Varley grinned. “Gods almighty!” He lowered his voice to a whisper again. “You’re the Storm, ain’t you? I been wondering if any of you lot would turn up. Don’t worry, I’m broad-minded. Gold is gold to Napster Varley, whether it comes from the coffers of a Traktionstadt or the treasure houses of Shan Guo. So what’s she worth to you, your empress? You’ll have to hurry, mind. Everyone’s saying the fighting’ll break out again in a day or so. You’ll want to get her safe in Mossie-land before that happens, won’t you?”

“What are you asking?” said Hester.

“Ten thousand in gold. Nothing less.”

“Ten thousand?” Theo had a hollowed-out feeling in the pit of his stomach. For a moment he had let himself imagine that it might just be possible to buy Lady Naga back, but… ten thousand in gold! Varley might as well ask them for the moon!

“I’ll think it over,” said Hester calmly, pushing back her chair. “Come on, Theo.”

Varley waved a locust at her. “You do that, honeybunch.
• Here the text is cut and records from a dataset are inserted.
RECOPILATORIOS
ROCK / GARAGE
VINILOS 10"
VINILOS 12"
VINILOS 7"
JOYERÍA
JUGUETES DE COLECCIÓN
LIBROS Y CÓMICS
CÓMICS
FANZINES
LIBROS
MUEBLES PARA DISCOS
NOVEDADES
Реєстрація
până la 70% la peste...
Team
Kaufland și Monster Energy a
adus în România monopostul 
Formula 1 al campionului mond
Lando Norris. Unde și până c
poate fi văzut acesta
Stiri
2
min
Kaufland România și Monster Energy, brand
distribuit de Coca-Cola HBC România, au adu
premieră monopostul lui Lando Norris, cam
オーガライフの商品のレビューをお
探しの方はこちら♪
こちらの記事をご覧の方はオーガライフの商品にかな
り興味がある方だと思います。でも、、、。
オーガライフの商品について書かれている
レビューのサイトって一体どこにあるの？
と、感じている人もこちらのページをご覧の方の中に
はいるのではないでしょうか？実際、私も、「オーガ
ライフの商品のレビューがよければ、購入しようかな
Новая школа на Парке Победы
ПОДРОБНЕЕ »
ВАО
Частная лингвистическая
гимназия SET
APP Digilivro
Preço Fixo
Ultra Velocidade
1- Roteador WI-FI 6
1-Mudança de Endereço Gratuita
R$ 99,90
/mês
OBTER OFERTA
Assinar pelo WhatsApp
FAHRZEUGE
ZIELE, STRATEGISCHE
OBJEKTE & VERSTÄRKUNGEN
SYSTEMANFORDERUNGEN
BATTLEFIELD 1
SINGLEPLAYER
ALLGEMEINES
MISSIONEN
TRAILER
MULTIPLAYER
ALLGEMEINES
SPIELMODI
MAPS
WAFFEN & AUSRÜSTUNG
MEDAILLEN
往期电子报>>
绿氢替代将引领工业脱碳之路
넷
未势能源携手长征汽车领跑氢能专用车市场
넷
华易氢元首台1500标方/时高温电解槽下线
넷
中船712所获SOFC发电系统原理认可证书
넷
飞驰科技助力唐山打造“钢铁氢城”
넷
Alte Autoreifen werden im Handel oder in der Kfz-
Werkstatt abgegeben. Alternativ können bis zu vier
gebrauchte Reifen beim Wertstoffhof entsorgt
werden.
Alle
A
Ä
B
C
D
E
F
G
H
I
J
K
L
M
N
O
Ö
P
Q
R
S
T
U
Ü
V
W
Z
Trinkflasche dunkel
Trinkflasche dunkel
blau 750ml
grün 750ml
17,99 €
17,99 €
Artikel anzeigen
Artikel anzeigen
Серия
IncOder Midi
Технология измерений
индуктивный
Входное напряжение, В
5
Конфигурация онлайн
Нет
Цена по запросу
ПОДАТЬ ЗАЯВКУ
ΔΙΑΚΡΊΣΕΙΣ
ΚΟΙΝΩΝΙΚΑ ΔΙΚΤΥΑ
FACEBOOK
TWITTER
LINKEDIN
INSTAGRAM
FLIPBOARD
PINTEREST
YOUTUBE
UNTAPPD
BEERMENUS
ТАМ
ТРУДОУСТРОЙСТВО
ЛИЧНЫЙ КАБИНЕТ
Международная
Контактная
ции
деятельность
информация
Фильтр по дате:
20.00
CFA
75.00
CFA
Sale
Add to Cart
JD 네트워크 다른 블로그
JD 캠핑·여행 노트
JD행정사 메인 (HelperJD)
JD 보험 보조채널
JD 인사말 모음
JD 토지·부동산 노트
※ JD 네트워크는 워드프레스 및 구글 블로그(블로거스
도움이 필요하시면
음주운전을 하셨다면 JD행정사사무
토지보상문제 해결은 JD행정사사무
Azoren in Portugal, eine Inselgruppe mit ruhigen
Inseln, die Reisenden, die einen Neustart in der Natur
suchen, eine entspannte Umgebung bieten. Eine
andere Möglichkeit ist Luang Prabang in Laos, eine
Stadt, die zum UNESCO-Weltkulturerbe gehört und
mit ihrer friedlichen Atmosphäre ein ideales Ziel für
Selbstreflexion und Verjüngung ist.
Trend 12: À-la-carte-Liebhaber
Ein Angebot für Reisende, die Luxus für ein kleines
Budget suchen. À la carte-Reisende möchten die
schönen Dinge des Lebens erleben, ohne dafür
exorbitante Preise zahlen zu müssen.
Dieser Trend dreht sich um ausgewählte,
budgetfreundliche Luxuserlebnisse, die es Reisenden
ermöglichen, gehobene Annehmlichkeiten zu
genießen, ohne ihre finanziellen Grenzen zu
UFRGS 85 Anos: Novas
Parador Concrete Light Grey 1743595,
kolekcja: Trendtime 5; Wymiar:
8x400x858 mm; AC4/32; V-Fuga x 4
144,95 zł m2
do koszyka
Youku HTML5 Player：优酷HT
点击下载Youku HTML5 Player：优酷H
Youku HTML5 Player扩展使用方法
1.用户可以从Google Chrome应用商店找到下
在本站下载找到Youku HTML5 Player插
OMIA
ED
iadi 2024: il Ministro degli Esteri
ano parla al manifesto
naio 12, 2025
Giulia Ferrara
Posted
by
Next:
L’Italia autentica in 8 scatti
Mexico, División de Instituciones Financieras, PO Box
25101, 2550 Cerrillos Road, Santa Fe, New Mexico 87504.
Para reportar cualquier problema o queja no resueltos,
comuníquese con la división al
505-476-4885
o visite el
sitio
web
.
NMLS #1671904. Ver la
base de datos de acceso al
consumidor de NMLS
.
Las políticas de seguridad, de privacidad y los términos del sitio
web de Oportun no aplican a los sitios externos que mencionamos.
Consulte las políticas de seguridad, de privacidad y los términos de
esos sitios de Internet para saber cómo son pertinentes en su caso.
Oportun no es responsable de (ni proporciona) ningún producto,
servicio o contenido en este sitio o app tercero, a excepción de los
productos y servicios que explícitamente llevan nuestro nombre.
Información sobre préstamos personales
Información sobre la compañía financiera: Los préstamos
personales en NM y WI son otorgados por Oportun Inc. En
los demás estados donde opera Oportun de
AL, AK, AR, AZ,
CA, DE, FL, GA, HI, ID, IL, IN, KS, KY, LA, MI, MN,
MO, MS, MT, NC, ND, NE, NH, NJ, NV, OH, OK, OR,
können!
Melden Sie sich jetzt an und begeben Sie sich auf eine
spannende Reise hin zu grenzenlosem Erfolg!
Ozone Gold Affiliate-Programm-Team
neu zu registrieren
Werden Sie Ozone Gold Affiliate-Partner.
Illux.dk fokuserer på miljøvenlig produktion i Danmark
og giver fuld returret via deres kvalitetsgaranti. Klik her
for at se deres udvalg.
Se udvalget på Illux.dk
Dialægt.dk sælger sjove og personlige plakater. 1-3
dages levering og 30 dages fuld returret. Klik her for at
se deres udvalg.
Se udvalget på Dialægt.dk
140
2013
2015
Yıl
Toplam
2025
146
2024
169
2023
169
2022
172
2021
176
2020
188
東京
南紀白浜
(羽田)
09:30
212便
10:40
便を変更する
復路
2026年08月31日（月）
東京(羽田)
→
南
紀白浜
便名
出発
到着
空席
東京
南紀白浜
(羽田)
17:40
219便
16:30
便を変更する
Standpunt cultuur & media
My ship’s the Humbug, over on Strut 13. Just bring me the money, and hand it over nice and polite.”

“We’ll want to see the merchandise first,” said Hester.

“Not till I’ve seen the money. And I’ve got three big lads on watch, so don’t think about trying anything funny.”

Out on the High Street, electric lamps were being lit. Large moths zoomed about in the twilight, pursued by enterprising boys with nets who planned to roast them and sell them as tasty snacks. Some lingering maternal instinct made Hester flinch each time one of the urchins darted close to the unfenced edges of the quays. She told herself not to be so soft; these kids were born in the sky, too canny to fall; even if they did, the Airhaven authorities had stretched safety nets between the mooring struts to catch anyone who stumbled overboard.

She leaned against the handrail on the outer curve of the street and pretended to be watching the last smears of sunset fading in the west. She was actually studying Strut 13, where the black-and-white striped bulk of the Humbug lay at anchor. There were indeed three men loitering on the quay outside her single hatch. They were, as Varley had promised, quite big.